> _Input for this task_
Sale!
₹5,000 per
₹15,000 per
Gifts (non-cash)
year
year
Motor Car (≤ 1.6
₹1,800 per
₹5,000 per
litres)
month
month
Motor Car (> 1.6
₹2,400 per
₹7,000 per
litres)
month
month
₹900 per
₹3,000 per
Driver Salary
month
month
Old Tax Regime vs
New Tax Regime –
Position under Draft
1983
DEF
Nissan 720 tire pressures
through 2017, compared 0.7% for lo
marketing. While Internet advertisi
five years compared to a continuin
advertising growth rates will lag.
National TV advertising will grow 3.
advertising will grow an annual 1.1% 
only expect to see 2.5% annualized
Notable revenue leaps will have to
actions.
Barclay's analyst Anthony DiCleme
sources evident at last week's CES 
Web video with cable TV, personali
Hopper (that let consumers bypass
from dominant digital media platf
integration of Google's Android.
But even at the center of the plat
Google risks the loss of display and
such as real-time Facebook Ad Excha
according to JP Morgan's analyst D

--

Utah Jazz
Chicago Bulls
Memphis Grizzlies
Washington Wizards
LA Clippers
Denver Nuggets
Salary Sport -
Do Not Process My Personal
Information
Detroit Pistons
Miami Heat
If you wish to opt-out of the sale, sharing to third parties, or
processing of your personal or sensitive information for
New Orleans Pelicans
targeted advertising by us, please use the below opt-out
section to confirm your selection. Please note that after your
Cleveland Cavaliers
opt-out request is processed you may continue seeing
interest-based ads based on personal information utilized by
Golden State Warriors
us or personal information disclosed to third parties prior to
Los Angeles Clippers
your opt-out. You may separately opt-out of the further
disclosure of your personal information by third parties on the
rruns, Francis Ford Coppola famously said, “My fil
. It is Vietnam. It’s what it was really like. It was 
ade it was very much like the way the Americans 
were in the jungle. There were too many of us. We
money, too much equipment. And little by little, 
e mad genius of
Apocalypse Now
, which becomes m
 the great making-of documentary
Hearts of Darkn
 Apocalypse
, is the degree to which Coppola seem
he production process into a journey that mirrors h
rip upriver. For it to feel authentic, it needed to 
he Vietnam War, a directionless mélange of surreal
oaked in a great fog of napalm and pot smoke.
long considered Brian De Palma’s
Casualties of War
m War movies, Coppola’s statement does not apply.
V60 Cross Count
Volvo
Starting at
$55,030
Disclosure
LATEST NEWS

> _Exercise description_
List each line from the entries above that contains the string "like". Treat the match as case-sensitive.

> _Written response_
. It is Vietnam. It’s what it was really like. It was 
ade it was very much like the way the Americans 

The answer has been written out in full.